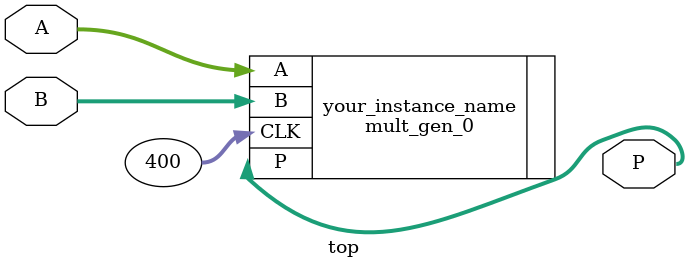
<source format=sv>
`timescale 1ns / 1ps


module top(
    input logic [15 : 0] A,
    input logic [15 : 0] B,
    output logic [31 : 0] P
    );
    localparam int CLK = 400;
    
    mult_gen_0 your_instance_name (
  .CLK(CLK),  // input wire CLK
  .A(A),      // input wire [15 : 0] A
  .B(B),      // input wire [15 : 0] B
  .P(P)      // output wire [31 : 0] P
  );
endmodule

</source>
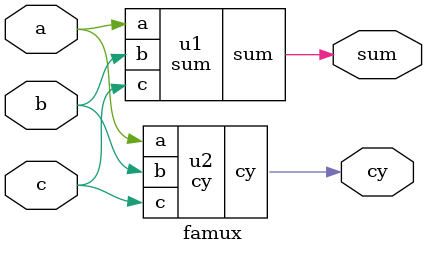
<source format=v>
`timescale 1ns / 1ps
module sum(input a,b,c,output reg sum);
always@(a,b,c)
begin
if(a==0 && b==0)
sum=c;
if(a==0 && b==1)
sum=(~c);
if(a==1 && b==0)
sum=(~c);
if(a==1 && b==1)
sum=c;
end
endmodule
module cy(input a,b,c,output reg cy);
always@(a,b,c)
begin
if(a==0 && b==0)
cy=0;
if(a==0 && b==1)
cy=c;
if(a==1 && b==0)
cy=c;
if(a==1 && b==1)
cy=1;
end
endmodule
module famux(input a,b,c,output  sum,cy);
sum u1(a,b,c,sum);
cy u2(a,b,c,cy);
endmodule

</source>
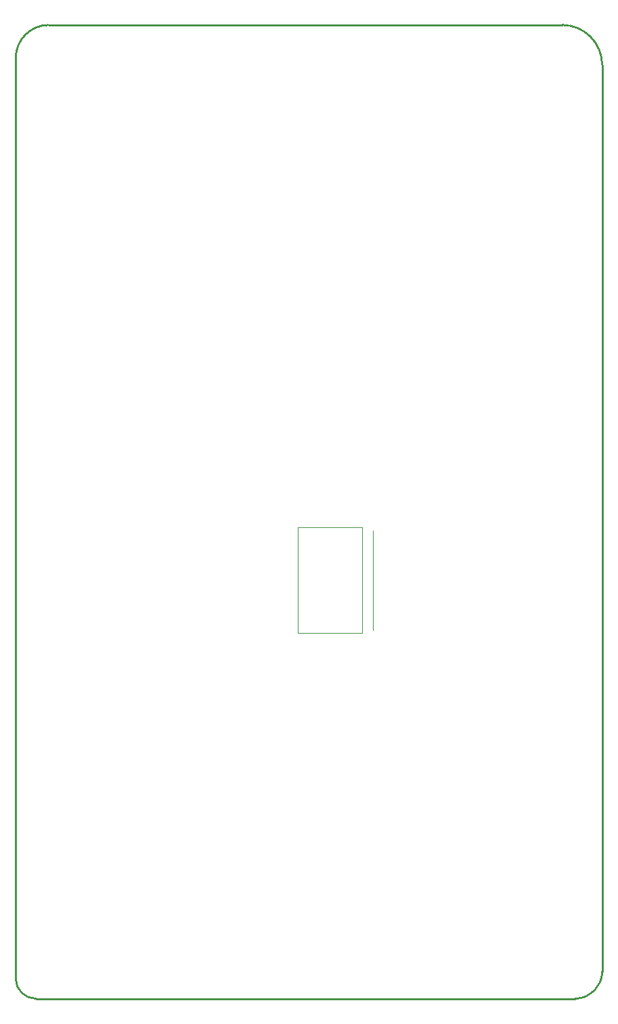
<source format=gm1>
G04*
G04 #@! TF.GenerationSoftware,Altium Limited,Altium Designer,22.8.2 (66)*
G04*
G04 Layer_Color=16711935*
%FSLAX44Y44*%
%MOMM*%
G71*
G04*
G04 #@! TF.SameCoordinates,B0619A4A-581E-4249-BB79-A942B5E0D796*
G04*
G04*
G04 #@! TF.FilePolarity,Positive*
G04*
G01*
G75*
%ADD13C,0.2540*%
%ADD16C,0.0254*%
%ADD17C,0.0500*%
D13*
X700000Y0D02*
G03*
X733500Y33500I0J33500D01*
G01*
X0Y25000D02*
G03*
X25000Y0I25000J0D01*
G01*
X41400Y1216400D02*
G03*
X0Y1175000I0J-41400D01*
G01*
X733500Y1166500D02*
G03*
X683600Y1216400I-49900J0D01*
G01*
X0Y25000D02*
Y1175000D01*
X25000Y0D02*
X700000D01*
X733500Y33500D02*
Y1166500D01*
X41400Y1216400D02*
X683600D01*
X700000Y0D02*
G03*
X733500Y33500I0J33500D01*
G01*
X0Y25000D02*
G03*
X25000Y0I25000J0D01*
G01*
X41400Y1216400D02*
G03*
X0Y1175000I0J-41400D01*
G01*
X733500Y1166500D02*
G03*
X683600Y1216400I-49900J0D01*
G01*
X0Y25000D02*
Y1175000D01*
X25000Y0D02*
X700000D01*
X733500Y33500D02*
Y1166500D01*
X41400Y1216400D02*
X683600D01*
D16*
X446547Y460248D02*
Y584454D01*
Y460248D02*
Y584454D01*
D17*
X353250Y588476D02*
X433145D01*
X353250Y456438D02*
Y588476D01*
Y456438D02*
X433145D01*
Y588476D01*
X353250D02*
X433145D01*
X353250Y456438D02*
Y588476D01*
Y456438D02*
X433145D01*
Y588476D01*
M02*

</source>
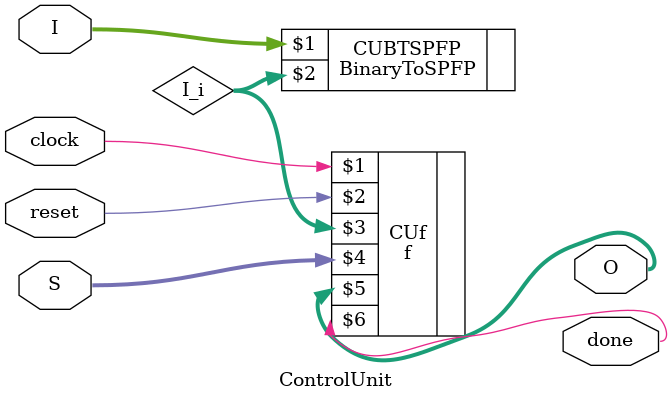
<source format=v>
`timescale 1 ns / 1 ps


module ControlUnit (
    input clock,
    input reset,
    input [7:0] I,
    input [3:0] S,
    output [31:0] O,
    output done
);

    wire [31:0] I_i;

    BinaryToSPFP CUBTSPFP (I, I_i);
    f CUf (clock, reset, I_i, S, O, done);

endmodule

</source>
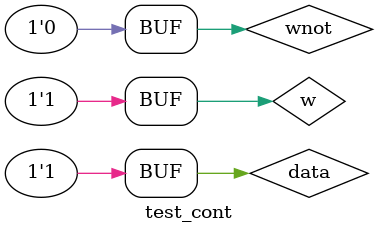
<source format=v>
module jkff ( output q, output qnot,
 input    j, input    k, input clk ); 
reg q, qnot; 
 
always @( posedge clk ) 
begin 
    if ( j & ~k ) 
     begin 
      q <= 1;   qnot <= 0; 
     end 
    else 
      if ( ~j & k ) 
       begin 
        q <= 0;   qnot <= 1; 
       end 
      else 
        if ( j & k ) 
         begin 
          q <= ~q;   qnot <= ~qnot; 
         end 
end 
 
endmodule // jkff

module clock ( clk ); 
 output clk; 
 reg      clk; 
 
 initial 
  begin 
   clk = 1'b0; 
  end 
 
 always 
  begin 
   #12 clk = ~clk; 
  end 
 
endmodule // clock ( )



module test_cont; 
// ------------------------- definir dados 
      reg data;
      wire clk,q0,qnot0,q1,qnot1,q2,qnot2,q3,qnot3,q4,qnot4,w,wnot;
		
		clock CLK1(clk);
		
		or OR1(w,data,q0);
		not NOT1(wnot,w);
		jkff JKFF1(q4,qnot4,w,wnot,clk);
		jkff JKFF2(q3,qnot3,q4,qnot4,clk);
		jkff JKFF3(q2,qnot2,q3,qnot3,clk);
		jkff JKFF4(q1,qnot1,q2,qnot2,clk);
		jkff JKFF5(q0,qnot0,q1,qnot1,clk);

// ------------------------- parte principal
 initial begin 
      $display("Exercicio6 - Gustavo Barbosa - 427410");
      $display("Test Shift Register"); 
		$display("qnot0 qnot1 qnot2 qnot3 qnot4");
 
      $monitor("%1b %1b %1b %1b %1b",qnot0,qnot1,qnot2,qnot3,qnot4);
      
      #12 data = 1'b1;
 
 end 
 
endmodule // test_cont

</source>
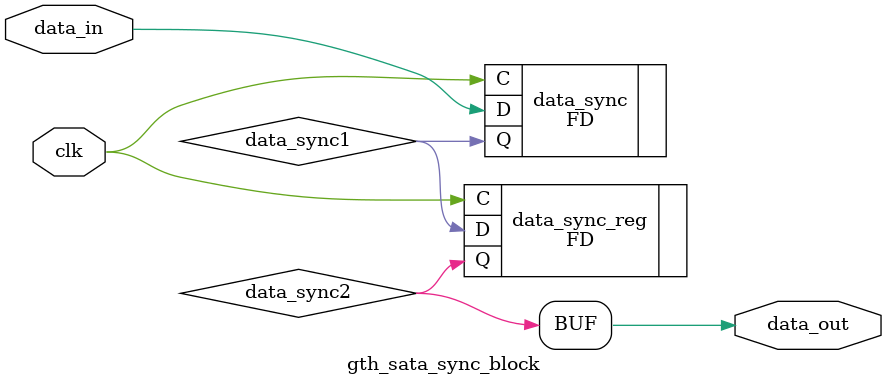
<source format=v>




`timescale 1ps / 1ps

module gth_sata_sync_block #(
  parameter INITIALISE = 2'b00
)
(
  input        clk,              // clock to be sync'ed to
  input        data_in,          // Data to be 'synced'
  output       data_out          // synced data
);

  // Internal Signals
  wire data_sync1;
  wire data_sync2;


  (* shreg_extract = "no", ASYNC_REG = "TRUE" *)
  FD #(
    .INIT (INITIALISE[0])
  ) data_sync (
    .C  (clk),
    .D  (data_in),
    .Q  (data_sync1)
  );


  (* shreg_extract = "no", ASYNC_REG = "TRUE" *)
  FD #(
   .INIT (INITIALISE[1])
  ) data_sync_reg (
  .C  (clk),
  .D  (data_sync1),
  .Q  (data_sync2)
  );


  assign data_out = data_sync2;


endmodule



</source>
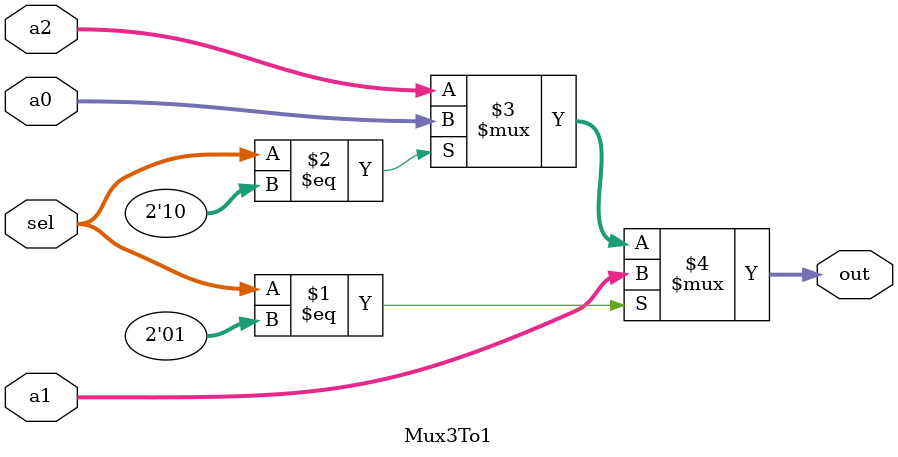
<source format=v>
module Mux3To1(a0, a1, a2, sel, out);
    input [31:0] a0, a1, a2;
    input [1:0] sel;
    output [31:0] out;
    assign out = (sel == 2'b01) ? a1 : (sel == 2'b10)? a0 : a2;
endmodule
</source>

+--

= Request =
Would you copy all the material exactly, dropping the pictures?

= Solved exercise =
<source format=sv>
`timescale 1ns / 1ps


module top(
    input logic [15 : 0] A,
    input logic [15 : 0] B,
    output logic [31 : 0] P
    );
    localparam int CLK = 400;
    
    mult_gen_0 your_instance_name (
  .CLK(CLK),  // input wire CLK
  .A(A),      // input wire [15 : 0] A
  .B(B),      // input wire [15 : 0] B
  .P(P)      // output wire [31 : 0] P
  );
endmodule

</source>
<source format=v>
`timescale 1ns / 1ps
module sum(input a,b,c,output reg sum);
always@(a,b,c)
begin
if(a==0 && b==0)
sum=c;
if(a==0 && b==1)
sum=(~c);
if(a==1 && b==0)
sum=(~c);
if(a==1 && b==1)
sum=c;
end
endmodule
module cy(input a,b,c,output reg cy);
always@(a,b,c)
begin
if(a==0 && b==0)
cy=0;
if(a==0 && b==1)
cy=c;
if(a==1 && b==0)
cy=c;
if(a==1 && b==1)
cy=1;
end
endmodule
module famux(input a,b,c,output  sum,cy);
sum u1(a,b,c,sum);
cy u2(a,b,c,cy);
endmodule

</source>
<source format=gm1>
G04*
G04 #@! TF.GenerationSoftware,Altium Limited,Altium Designer,22.8.2 (66)*
G04*
G04 Layer_Color=16711935*
%FSLAX44Y44*%
%MOMM*%
G71*
G04*
G04 #@! TF.SameCoordinates,B0619A4A-581E-4249-BB79-A942B5E0D796*
G04*
G04*
G04 #@! TF.FilePolarity,Positive*
G04*
G01*
G75*
%ADD13C,0.2540*%
%ADD16C,0.0254*%
%ADD17C,0.0500*%
D13*
X700000Y0D02*
G03*
X733500Y33500I0J33500D01*
G01*
X0Y25000D02*
G03*
X25000Y0I25000J0D01*
G01*
X41400Y1216400D02*
G03*
X0Y1175000I0J-41400D01*
G01*
X733500Y1166500D02*
G03*
X683600Y1216400I-49900J0D01*
G01*
X0Y25000D02*
Y1175000D01*
X25000Y0D02*
X700000D01*
X733500Y33500D02*
Y1166500D01*
X41400Y1216400D02*
X683600D01*
X700000Y0D02*
G03*
X733500Y33500I0J33500D01*
G01*
X0Y25000D02*
G03*
X25000Y0I25000J0D01*
G01*
X41400Y1216400D02*
G03*
X0Y1175000I0J-41400D01*
G01*
X733500Y1166500D02*
G03*
X683600Y1216400I-49900J0D01*
G01*
X0Y25000D02*
Y1175000D01*
X25000Y0D02*
X700000D01*
X733500Y33500D02*
Y1166500D01*
X41400Y1216400D02*
X683600D01*
D16*
X446547Y460248D02*
Y584454D01*
Y460248D02*
Y584454D01*
D17*
X353250Y588476D02*
X433145D01*
X353250Y456438D02*
Y588476D01*
Y456438D02*
X433145D01*
Y588476D01*
X353250D02*
X433145D01*
X353250Y456438D02*
Y588476D01*
Y456438D02*
X433145D01*
Y588476D01*
M02*

</source>
<source format=v>
`timescale 1 ns / 1 ps


module ControlUnit (
    input clock,
    input reset,
    input [7:0] I,
    input [3:0] S,
    output [31:0] O,
    output done
);

    wire [31:0] I_i;

    BinaryToSPFP CUBTSPFP (I, I_i);
    f CUf (clock, reset, I_i, S, O, done);

endmodule

</source>
<source format=v>
module jkff ( output q, output qnot,
 input    j, input    k, input clk ); 
reg q, qnot; 
 
always @( posedge clk ) 
begin 
    if ( j & ~k ) 
     begin 
      q <= 1;   qnot <= 0; 
     end 
    else 
      if ( ~j & k ) 
       begin 
        q <= 0;   qnot <= 1; 
       end 
      else 
        if ( j & k ) 
         begin 
          q <= ~q;   qnot <= ~qnot; 
         end 
end 
 
endmodule // jkff

module clock ( clk ); 
 output clk; 
 reg      clk; 
 
 initial 
  begin 
   clk = 1'b0; 
  end 
 
 always 
  begin 
   #12 clk = ~clk; 
  end 
 
endmodule // clock ( )



module test_cont; 
// ------------------------- definir dados 
      reg data;
      wire clk,q0,qnot0,q1,qnot1,q2,qnot2,q3,qnot3,q4,qnot4,w,wnot;
		
		clock CLK1(clk);
		
		or OR1(w,data,q0);
		not NOT1(wnot,w);
		jkff JKFF1(q4,qnot4,w,wnot,clk);
		jkff JKFF2(q3,qnot3,q4,qnot4,clk);
		jkff JKFF3(q2,qnot2,q3,qnot3,clk);
		jkff JKFF4(q1,qnot1,q2,qnot2,clk);
		jkff JKFF5(q0,qnot0,q1,qnot1,clk);

// ------------------------- parte principal
 initial begin 
      $display("Exercicio6 - Gustavo Barbosa - 427410");
      $display("Test Shift Register"); 
		$display("qnot0 qnot1 qnot2 qnot3 qnot4");
 
      $monitor("%1b %1b %1b %1b %1b",qnot0,qnot1,qnot2,qnot3,qnot4);
      
      #12 data = 1'b1;
 
 end 
 
endmodule // test_cont

</source>
<source format=v>




`timescale 1ps / 1ps

module gth_sata_sync_block #(
  parameter INITIALISE = 2'b00
)
(
  input        clk,              // clock to be sync'ed to
  input        data_in,          // Data to be 'synced'
  output       data_out          // synced data
);

  // Internal Signals
  wire data_sync1;
  wire data_sync2;


  (* shreg_extract = "no", ASYNC_REG = "TRUE" *)
  FD #(
    .INIT (INITIALISE[0])
  ) data_sync (
    .C  (clk),
    .D  (data_in),
    .Q  (data_sync1)
  );


  (* shreg_extract = "no", ASYNC_REG = "TRUE" *)
  FD #(
   .INIT (INITIALISE[1])
  ) data_sync_reg (
  .C  (clk),
  .D  (data_sync1),
  .Q  (data_sync2)
  );


  assign data_out = data_sync2;


endmodule



</source>
<source format=v>
module Mux3To1(a0, a1, a2, sel, out);
    input [31:0] a0, a1, a2;
    input [1:0] sel;
    output [31:0] out;
    assign out = (sel == 2'b01) ? a1 : (sel == 2'b10)? a0 : a2;
endmodule
</source>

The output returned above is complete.